UK MPs Blasted for Using Biased Research in Gambling Machines Review

British ministers have faced heavy criticism for supposedly using a biased report on the impact of a massive crackdown on the highly controversial fixed-odds betting terminals located in betting shops across the UK, The Times reported earlier today.

The Fixed Odds Betting Terminals All-Party Parliamentary Group, which includes 20 British MPs, has claimed that the government might have used a report that contained exaggerated forecasts about the future impact of a significant reduction of the maximum stake FOBTs accept. The controversial gaming devices currently allow players to bet up to £100 every 20 seconds.

The UK government confirmed last fall that it would launch a crackdown into the gambling industry’s FOBTs sector by cutting the maximum stake. MPs then launched a 12-week consultation period, during which they would try to collect and review as much information as possible on the impact of the looming clampdown on all involved parties.

FOBTs opponents have been asking for a reduction of the maximum stake allowed to £2. That option is among those currently considered by MPs. However, bookmakers have argued that a cut of this scope would have a detrimental impact on their retail businesses and profitability as well as on the industry, as a whole.

A report commissioned by the Association of British Bookmakers and compiled by research firm KPMG has stated that the industry could collectively lose nearly £640 million as a result from a cut of the maximum stake to £2.

MPs Might Be Using Biased Report

The anti-FOBTs parliamentary group has voiced concerns that MPs might have used biased industry-commissioned report that does not present a reliable forecast on the impact a massive FOBTs will have on the gambling industry.

Last October, the government published its own estimates, according to which, a cut to £2 would indeed cost bookmakers £640 million. Facing criticism from the FOBTs opponents, MPs have denied that KPMG’s report had influenced their own analysis.

Earlier this month the Centre for Economics and Business Research (CEBR) published its own study on the FOBTs matter. According to that separate research, the impact from a crackdown on the machines would be around 50% lower than what KPMG had estimated. CEBR has found that a reduction of the maximum FOBTs stake would cost the industry around £335 million.

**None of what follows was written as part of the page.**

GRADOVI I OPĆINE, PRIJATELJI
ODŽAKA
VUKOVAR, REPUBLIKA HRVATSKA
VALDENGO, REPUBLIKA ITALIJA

The Association of British Bookmakers has responded to that separate report by saying that the CEBR did not have access to British betting shops’ financial data, which makes its report unreliable. On the other hand, both KPMG and the Treasury had full access to that information, the association has added in a recent statement on the matter, which, it believes, vouches for the adequacy of the KPMG’s report.

The UK government announced last October that it would be looking into three options for a cut in FOBTs’ maximum stake. It may be reduced to £50, £20, or £2. The latter two have been the most broadly discussed over the past several months, but it is all up to the findings of MPs during the ongoing consultation period to determine the best possible outcome.